**Source passage:**
+ + +

Cluster computing

Wednesday, March 27, 2019

Today we continue discussing the best practice from storage engineering:

631) Listing entry values are particularly interesting. In addition to the type of attributes in an entry, we can take advantage of the range of values that these attributes can take. For example, we can reserve boundary values and extremely tiny values that will not be encountered in the real world at least for the majority of cases.

632) When the values describe the size of an associated object, the size itself can be arbitrary and it is not always possible to rule out a size for a user object no matter how unlikely it seems. However, when used together with other attributes such as status, they become usable as representative of some object state that is otherwise not easily ffound.

633) The state of an object is authoritative. If it weren’t the source of truth, the entries itself cannot be relied on without involving validation logic across entries. There is no probllem performing validations but doing them over and over again not only introduces delays but can be avoided altogether with clean state.

634) The states are also representative are also unique. The entries are not supposed to be in two or more states at once. It is true that bitmask can be used to denote conjunctive status but a forward only discrete singular state is preferable.

+ + +

**Entries shown:**
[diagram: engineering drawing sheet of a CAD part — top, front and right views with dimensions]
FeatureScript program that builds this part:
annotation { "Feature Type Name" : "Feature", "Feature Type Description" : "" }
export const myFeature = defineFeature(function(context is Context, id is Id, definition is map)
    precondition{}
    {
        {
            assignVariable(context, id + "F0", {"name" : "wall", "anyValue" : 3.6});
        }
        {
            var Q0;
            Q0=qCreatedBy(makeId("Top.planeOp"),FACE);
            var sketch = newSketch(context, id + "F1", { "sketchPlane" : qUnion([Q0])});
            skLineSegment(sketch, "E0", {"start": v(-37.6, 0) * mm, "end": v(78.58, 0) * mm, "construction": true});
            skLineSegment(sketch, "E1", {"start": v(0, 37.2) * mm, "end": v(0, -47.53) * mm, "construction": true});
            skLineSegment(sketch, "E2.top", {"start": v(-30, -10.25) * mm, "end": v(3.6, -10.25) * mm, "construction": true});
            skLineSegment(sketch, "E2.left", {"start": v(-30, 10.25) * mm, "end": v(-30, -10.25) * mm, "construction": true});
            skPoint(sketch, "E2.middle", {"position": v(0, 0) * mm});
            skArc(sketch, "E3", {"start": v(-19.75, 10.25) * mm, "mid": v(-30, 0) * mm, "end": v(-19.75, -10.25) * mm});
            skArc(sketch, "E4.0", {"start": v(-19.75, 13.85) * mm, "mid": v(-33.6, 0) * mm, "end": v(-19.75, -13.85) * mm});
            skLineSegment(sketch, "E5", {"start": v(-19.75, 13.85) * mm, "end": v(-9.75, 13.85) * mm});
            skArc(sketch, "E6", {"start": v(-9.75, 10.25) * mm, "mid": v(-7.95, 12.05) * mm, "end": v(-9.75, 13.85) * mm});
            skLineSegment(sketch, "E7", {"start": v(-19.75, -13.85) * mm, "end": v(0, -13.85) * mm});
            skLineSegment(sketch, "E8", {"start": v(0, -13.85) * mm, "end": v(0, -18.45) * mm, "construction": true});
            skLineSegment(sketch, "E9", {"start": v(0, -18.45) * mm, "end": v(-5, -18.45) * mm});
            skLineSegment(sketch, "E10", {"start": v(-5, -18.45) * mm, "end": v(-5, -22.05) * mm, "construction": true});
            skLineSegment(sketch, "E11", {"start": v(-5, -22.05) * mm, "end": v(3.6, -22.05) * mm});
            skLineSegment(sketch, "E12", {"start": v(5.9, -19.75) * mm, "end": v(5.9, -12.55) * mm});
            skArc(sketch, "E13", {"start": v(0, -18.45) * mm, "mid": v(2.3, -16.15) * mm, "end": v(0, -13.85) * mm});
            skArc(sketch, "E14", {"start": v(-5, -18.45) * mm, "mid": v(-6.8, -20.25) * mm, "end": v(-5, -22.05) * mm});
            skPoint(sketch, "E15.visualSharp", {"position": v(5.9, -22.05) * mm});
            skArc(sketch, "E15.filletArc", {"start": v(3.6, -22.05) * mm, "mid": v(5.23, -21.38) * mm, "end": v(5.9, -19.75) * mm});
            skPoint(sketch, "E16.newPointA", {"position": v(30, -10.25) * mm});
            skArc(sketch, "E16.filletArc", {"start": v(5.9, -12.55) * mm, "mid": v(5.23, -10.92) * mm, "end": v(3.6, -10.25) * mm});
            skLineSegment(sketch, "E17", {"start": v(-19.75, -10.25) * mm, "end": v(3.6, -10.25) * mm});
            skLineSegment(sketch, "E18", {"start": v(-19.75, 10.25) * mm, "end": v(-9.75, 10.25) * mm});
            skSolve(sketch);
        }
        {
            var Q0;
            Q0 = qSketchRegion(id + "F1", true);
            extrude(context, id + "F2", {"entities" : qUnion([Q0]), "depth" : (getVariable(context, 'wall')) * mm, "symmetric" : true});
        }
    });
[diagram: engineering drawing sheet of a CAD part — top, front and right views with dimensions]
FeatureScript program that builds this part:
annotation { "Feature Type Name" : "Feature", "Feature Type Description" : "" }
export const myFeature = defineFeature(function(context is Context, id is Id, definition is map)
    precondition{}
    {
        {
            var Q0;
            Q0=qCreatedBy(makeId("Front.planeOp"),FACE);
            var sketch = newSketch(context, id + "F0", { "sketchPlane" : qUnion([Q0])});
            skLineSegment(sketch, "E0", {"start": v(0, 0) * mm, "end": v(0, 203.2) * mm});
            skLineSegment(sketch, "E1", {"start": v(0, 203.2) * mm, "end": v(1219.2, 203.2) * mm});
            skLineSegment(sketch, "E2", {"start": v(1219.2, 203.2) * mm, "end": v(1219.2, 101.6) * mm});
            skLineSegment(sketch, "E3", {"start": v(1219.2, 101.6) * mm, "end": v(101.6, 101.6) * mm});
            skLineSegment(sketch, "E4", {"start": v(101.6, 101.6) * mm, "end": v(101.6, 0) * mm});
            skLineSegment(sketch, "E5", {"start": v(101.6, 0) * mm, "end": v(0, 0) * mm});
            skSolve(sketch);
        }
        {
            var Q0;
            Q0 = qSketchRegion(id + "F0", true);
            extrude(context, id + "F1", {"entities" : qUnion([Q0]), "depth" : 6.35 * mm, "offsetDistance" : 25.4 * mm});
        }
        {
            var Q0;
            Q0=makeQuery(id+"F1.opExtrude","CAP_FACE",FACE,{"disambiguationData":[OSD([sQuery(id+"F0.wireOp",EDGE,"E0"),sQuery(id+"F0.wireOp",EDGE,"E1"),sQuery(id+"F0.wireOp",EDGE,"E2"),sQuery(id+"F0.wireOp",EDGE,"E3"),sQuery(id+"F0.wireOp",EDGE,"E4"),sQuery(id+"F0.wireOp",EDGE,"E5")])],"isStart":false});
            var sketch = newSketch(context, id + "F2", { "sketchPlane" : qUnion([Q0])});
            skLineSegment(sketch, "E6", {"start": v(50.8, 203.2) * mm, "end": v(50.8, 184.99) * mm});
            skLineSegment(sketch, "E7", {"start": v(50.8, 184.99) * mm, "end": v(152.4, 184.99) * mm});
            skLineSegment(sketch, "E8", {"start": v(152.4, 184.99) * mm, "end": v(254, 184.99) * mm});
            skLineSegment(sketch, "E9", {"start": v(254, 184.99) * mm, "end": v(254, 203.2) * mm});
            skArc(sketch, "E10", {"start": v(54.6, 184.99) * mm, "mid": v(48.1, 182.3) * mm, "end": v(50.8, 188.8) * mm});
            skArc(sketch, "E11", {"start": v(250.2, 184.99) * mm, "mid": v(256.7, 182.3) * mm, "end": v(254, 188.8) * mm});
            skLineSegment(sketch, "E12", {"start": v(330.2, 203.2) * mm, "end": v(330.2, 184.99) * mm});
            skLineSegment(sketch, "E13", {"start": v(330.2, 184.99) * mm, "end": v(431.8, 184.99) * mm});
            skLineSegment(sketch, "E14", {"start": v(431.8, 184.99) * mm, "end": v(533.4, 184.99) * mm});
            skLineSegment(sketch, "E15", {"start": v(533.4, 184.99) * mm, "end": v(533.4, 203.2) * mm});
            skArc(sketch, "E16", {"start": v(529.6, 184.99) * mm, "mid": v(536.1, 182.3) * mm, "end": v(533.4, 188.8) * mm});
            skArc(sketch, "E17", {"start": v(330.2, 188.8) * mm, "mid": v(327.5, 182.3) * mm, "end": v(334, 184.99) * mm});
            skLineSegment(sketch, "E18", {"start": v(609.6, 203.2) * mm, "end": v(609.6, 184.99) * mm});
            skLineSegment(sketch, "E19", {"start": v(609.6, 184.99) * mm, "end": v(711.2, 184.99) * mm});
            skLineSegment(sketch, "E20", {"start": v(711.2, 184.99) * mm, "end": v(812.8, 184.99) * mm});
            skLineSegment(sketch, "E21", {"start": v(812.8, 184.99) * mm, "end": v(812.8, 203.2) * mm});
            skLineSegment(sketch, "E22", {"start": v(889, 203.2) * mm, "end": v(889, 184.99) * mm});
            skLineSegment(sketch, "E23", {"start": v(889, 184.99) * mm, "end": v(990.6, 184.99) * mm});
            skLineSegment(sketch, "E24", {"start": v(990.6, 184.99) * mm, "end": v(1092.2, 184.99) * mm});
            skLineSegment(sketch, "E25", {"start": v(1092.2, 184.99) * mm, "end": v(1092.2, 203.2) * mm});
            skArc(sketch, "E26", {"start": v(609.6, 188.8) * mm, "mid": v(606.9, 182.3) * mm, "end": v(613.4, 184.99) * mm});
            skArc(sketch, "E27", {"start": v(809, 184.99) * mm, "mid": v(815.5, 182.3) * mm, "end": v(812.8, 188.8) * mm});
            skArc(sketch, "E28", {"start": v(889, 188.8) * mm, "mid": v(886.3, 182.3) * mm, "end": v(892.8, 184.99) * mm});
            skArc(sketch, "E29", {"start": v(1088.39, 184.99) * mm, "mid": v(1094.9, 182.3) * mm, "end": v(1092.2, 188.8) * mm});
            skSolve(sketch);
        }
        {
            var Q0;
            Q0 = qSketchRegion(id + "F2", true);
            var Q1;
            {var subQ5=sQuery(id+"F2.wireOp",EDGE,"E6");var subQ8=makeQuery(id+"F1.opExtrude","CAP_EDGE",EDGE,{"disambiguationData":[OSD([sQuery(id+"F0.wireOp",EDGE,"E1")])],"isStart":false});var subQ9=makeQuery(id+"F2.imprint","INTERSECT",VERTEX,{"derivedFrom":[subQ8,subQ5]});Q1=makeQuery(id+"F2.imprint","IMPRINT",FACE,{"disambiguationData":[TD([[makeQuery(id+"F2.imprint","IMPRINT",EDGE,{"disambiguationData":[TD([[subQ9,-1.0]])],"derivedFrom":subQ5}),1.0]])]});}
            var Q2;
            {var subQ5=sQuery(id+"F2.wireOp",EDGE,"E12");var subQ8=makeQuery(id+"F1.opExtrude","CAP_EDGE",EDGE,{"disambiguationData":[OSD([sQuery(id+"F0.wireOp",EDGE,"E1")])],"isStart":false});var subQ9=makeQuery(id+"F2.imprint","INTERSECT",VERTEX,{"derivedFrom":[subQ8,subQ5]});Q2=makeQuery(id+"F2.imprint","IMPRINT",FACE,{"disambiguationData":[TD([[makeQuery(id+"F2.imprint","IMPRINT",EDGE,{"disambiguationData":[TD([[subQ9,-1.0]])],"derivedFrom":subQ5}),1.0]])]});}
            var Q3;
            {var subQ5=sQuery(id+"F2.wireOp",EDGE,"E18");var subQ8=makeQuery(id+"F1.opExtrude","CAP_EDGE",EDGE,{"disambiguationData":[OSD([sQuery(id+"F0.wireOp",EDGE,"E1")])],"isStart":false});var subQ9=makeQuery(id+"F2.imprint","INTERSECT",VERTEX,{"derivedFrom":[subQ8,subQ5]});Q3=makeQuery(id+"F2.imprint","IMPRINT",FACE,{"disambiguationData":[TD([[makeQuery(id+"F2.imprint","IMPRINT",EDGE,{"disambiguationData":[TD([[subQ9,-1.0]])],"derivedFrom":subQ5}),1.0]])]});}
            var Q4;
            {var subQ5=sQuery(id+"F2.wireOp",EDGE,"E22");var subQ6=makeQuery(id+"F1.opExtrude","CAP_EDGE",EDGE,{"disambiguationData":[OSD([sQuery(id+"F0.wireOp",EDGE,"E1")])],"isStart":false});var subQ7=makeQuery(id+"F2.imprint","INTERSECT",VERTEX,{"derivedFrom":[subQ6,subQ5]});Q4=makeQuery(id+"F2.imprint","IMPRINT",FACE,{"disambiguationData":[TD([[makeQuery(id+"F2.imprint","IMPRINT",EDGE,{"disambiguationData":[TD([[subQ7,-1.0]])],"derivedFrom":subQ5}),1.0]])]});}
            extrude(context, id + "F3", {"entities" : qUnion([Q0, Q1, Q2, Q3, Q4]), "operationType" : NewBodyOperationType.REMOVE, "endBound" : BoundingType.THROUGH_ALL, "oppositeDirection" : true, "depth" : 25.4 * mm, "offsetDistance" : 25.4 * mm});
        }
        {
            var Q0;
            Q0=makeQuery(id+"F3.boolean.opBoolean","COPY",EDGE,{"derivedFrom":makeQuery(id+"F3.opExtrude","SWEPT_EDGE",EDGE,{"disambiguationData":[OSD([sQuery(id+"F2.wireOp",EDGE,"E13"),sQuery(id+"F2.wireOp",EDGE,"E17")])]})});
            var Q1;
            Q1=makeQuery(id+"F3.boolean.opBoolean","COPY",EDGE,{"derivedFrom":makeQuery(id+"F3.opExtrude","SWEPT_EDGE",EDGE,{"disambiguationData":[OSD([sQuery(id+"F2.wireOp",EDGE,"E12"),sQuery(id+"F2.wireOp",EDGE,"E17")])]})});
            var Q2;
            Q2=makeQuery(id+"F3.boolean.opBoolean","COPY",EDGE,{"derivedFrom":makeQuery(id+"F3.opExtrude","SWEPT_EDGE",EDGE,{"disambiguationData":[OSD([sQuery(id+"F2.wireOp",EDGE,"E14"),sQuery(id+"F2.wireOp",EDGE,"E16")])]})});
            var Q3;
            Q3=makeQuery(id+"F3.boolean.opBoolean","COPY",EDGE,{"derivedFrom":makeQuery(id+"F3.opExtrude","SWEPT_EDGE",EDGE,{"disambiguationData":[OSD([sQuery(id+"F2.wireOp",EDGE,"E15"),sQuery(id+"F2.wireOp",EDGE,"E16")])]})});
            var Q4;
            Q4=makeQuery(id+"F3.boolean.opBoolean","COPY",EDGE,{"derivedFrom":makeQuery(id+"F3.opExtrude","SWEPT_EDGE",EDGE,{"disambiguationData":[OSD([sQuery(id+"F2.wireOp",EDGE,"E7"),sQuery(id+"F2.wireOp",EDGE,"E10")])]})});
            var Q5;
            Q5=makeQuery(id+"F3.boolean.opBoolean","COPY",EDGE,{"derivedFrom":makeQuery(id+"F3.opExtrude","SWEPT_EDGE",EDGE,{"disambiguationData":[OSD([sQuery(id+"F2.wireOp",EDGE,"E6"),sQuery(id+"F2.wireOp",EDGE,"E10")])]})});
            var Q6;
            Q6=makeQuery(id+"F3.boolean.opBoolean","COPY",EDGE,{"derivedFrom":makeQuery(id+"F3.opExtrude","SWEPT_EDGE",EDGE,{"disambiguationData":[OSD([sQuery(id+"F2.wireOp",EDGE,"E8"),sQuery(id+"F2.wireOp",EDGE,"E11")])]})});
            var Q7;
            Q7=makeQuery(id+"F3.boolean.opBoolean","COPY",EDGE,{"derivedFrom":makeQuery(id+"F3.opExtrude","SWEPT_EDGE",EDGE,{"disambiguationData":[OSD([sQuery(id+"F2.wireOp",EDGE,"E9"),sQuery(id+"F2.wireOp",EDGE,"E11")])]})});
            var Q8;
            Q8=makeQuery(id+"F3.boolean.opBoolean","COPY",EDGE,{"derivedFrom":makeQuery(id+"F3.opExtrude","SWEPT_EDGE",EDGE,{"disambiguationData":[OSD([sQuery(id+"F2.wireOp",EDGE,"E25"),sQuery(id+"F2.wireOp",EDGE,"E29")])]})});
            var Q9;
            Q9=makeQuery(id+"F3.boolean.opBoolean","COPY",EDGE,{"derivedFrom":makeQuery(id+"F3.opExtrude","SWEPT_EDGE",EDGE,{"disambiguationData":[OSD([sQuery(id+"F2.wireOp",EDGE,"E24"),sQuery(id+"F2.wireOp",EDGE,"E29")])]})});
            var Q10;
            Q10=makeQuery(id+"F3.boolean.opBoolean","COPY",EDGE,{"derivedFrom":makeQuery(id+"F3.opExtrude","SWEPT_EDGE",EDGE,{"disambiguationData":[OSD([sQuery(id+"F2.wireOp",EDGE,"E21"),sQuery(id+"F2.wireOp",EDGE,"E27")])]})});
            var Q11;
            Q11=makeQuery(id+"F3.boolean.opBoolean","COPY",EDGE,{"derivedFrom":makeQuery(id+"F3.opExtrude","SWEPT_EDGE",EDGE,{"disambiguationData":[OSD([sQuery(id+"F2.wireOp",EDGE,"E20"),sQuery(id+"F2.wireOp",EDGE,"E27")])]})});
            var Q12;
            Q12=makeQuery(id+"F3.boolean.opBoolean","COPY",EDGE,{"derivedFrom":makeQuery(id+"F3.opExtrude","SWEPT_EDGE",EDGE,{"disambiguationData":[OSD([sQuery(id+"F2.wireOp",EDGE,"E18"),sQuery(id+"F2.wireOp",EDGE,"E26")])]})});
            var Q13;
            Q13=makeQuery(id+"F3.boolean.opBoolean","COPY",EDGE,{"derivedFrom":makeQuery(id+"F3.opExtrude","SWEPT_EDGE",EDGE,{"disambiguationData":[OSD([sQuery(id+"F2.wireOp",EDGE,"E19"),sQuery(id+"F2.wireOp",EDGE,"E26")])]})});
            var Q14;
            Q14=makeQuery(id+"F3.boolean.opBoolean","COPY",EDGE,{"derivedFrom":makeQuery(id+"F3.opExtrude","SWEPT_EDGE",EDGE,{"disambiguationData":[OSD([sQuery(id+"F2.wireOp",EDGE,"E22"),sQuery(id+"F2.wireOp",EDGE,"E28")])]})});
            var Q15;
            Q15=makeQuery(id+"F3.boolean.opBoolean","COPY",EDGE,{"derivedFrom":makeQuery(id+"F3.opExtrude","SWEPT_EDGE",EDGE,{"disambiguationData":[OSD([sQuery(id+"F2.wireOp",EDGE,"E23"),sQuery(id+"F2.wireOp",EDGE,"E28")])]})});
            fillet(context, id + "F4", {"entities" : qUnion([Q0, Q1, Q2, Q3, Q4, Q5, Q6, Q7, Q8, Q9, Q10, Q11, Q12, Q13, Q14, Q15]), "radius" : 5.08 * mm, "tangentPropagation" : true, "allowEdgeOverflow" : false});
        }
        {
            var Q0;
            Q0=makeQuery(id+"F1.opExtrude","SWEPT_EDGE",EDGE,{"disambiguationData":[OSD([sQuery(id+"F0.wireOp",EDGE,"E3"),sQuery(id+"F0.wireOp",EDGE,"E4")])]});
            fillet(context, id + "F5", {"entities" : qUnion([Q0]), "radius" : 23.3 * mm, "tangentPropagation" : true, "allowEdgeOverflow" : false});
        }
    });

+ + +

**Request A:** Reproduce the entire storage engineering post word for word.
**Request B:** Please collect every line of the listing that contains the string "qCreatedBy".

**Task solution A:**
Cluster computing

Wednesday, March 27, 2019

Today we continue discussing the best practice from storage engineering:

631) Listing entry values are particularly interesting. In addition to the type of attributes in an entry, we can take advantage of the range of values that these attributes can take. For example, we can reserve boundary values and extremely tiny values that will not be encountered in the real world at least for the majority of cases.

632) When the values describe the size of an associated object, the size itself can be arbitrary and it is not always possible to rule out a size for a user object no matter how unlikely it seems. However, when used together with other attributes such as status, they become usable as representative of some object state that is otherwise not easily ffound.

633) The state of an object is authoritative. If it weren’t the source of truth, the entries itself cannot be relied on without involving validation logic across entries. There is no probllem performing validations but doing them over and over again not only introduces delays but can be avoided altogether with clean state.

634) The states are also representative are also unique. The entries are not supposed to be in two or more states at once. It is true that bitmask can be used to denote conjunctive status but a forward only discrete singular state is preferable.

**Task solution B:**
            Q0=qCreatedBy(makeId("Top.planeOp"),FACE);
            Q0=qCreatedBy(makeId("Front.planeOp"),FACE);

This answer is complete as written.